Not coincidentally, all these programs justify massive spending programs that employ thousands of otherwise useless diversity enforcers, classroom indoctrinators, and workplace commissars. Of course, no one considers that the liberal programs themselves were flawed from the get-go.
The massive outbreak of leftist violence over the summer of 2020 is one manifestation of this syndrome. Something had to be responsible for the failure of decades of liberalism to manifest the promised land of equality. So, let’s tear down statues, abolish advanced placement programs, and engage in Orwellian rewrites of cultural history (consider the current Nolan version of The Odyssey). All this is dutifully supported by the instruments of the liberal establishment: media, universities, NGOs, and much of the corporate world. The result is that liberals are creating a super Potemkin Village, which props up the illusion of equality.
And this provides a key to bringing down wokeness. As Prof. Gottfried’s editorial observes, a rising generation of young rightists is challenging the left’s hegemony. Victory in the culture war will not happen by adherence to the orthodoxy of the past but rather via radical new approaches. As Burnham points out in his The Machiavellians (1943), power is only opposed by power—in this case, cultural power.

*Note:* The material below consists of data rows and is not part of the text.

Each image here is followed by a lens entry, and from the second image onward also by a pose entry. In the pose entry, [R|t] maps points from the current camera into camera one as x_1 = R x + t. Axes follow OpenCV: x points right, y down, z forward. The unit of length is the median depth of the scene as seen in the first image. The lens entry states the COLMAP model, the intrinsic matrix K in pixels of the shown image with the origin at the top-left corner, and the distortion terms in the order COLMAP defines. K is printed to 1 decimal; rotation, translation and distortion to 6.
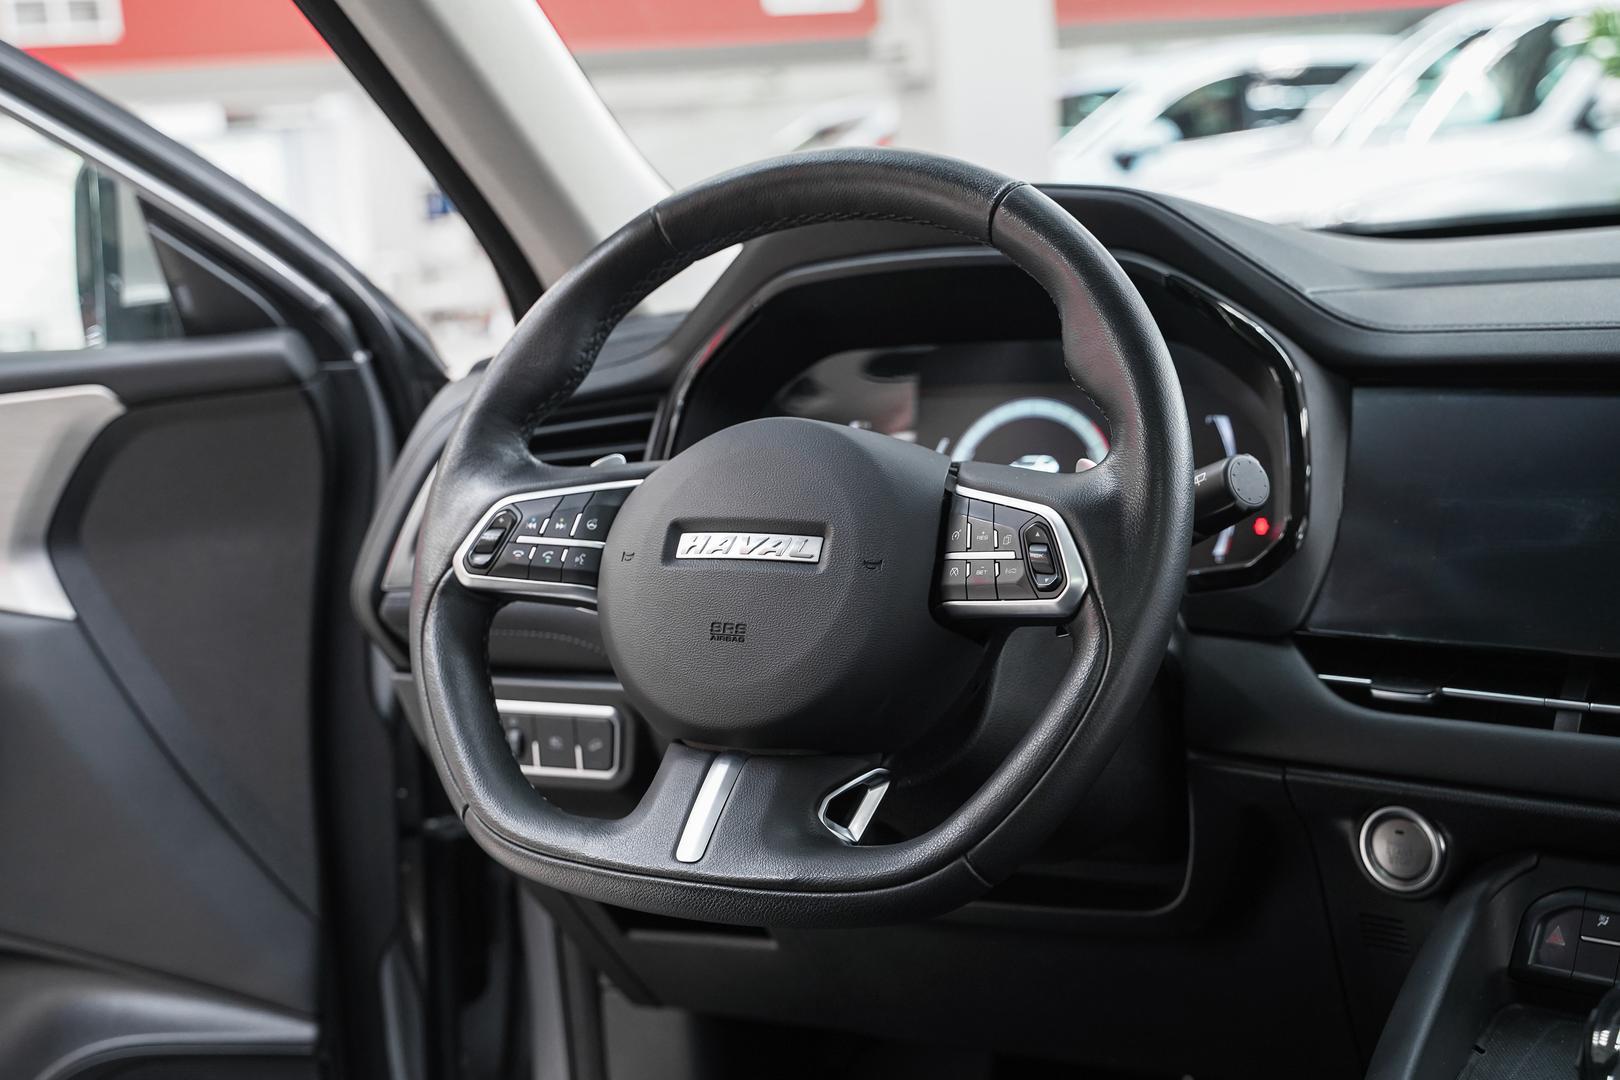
lens RADIAL K [[2205.3, 0, 781.6], [0, 2205.3, 498.8], [0, 0, 1]] dist [-0.009626, 0.004695]
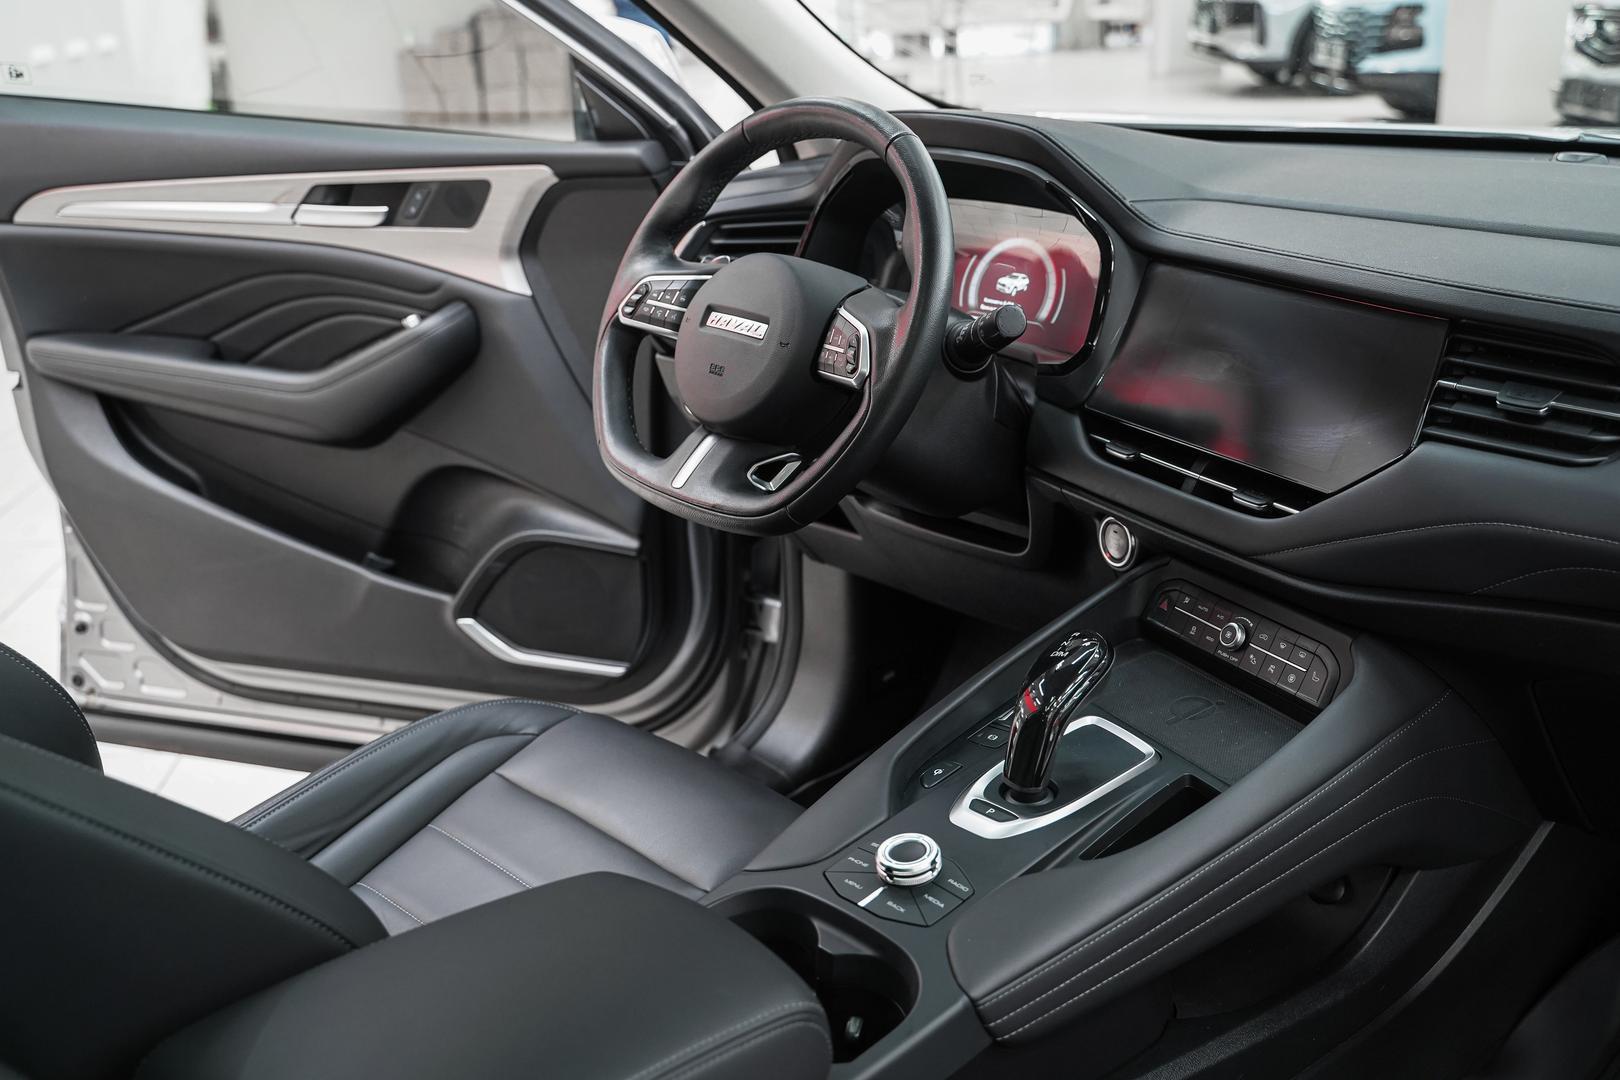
lens RADIAL K [[1679.7, 0, 809.1], [0, 1679.7, 503.2], [0, 0, 1]] dist [-0.000677, -0.001460]
pose [[0.938252, 0.153249, -0.310159, 0.470865], [-0.087911, 0.972720, 0.214681, -0.131678], [0.334598, -0.174158, 0.926128, -0.285529]]
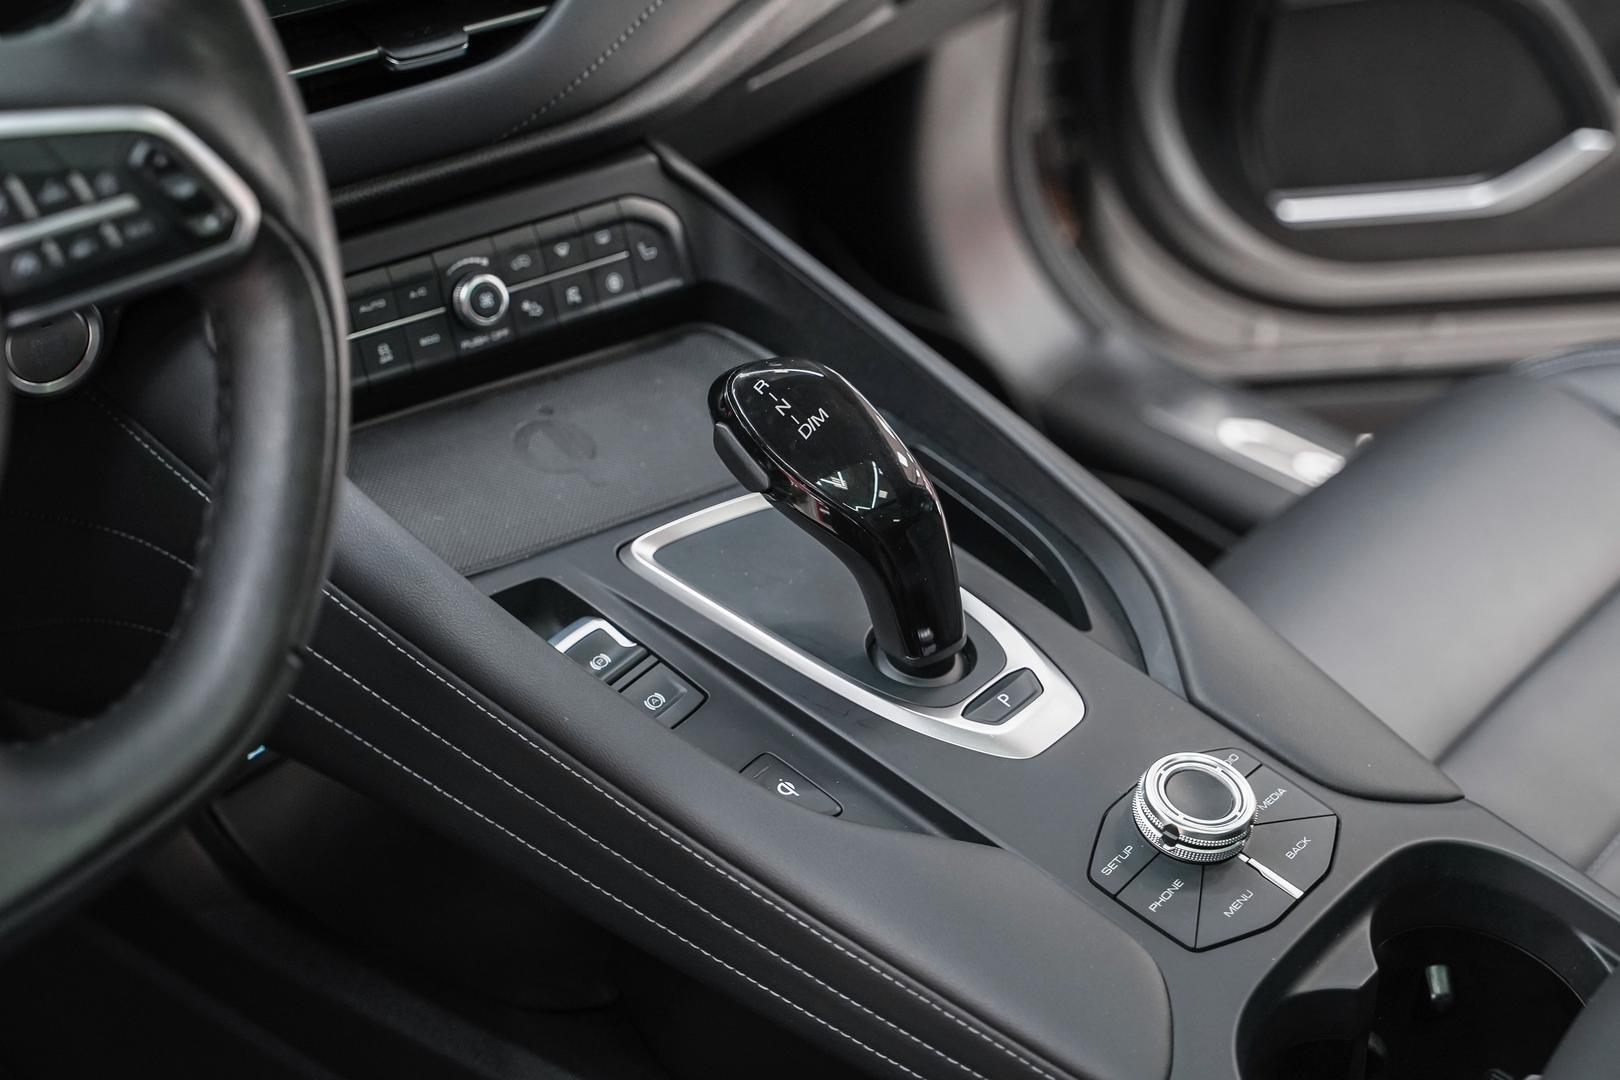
lens RADIAL K [[2868.6, 0, 810.0], [0, 2868.6, 540.0], [0, 0, 1]] dist [0.006252, -0.183145]
pose [[0.207226, -0.495177, 0.843716, -0.516238], [0.055894, 0.867021, 0.495127, -0.248941], [-0.976695, -0.055444, 0.207347, 0.569143]]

The current online meme campaign against Nolan’s film is one front opened in this struggle. Let us see more such campaigns against the enemy-occupied media.
—Joseph Miranda
Northridge, Calif.
Prof. Gottfried replies:
I am grateful to both Prof. Birdnow and Mr. Miranda for their careful reading of my editorial on Hollywood and the information they provided. Since Prof. Birdnow has published a book on the Communist infiltration of Hollywood (The Subversive Screen: Communist Influence in Hollywood’s Golden Age), I defer to him on the process of infiltration, but I would add a few qualifying remarks.
After World War II, there was a serious pushback by Hollywood actors and scriptwriters like Murray Ryskind and Actor Guild officials like Ronald Reagan against Communist Party members and sympathizers in the film industry. Leading actors, including Gary Cooper, Robert Taylor, and Elia Kazan, testified before Congress about Communist infiltration.

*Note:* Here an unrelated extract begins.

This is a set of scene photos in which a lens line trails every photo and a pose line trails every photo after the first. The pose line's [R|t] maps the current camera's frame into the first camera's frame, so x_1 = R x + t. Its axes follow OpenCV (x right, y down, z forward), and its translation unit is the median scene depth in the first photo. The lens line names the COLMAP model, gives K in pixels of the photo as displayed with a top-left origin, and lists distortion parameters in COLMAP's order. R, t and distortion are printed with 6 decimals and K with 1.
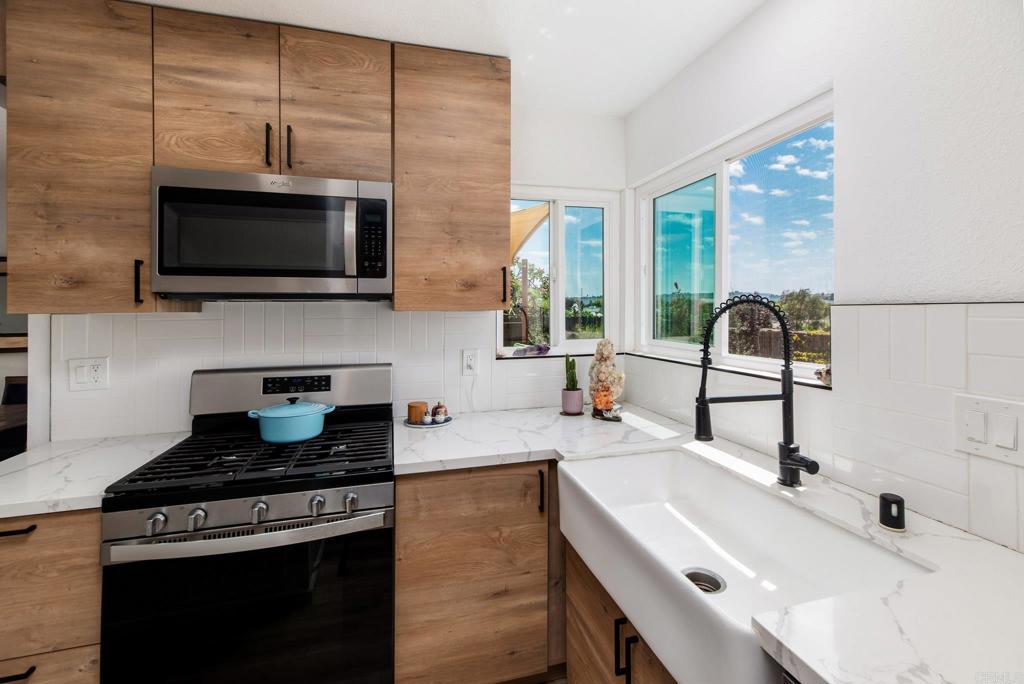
lens RADIAL K [[444.9, 0, 509.5], [0, 444.9, 313.2], [0, 0, 1]] dist [0.010134, 0.000098]
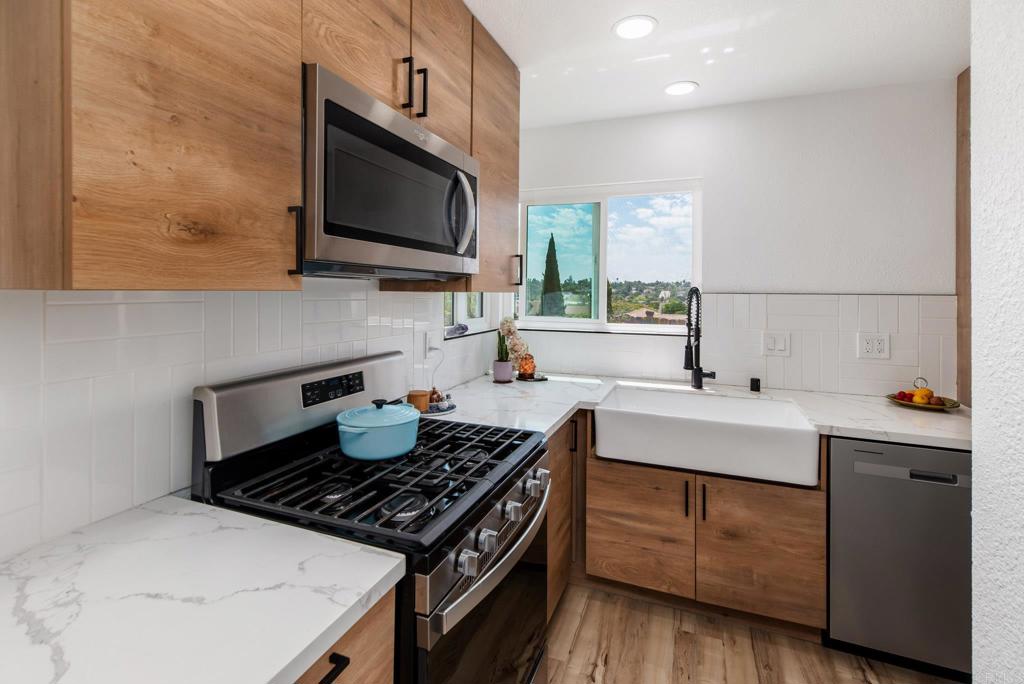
lens RADIAL K [[464.6, 0, 491.0], [0, 464.6, 294.1], [0, 0, 1]] dist [0.006180, 0.000181]
pose [[0.614594, 0.007672, 0.788806, -1.159143], [-0.009064, 0.999955, -0.002663, 0.002285], [-0.788791, -0.005513, 0.614636, 0.388434]]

All the leading film producers were staunchly anti-Communist and cooperated in purging Communist scriptwriters. Not all reds were purged, but certainly Hollywood confronted this problem, even if not to the extent that Prof. Birdnow would have liked. Moreover, Hollywood’s most egregiously pro-Soviet film during WWII, Mission to Moscow, was made upon the urging of the Roosevelt administration, which hoped the film would foster goodwill toward Stalin’s Russia, our then-supposed ally. The lead actor, Walter Huston, was already widely viewed in Hollywood (with good cause) as enthusiastically pro-Soviet.
Lastly, I’ll stand by my point that, in comparison to the relentless woke propaganda now being sold to us as quality cinema, the work of Communist scriptwriters in the 1940s and 1950s was rarely subversive. One of the best movies ever made, The Maltese Falcon (1941), was based on a book by the Communist Dashiell Hammett and directed by John Huston, the far-left son of Walter Huston. I discern no leftist message in this superlative film.

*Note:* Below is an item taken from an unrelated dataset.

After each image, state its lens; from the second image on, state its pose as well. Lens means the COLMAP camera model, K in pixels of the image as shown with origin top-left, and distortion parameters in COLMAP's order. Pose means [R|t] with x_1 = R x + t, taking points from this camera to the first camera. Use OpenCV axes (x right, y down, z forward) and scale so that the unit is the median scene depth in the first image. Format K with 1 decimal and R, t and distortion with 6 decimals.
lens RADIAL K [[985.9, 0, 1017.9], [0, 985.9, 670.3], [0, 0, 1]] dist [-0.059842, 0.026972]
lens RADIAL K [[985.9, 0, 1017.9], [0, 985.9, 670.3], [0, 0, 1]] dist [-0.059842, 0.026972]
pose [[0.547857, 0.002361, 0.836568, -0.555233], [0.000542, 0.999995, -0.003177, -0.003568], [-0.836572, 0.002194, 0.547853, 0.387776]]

Mr. Miranda is right that the attitudes that informed the transformation of the American film industry into an appendage of the woke world empire closely follow what James Burnham considered “liberal” ideas. I’m not sure that term entirely describes all the leftist lunacy we’re now witnessing, but Burnham’s list of symptoms shows he knew something about this disorder. For example, the rejection of one’s civilization, professed adoration of globalism, and unbounded sympathy for sentimentalized enemies. Although Burnham didn’t live long enough to see the full flowering of this madness, he would have dissected it with the same precision he showed in explaining its earlier manifestations.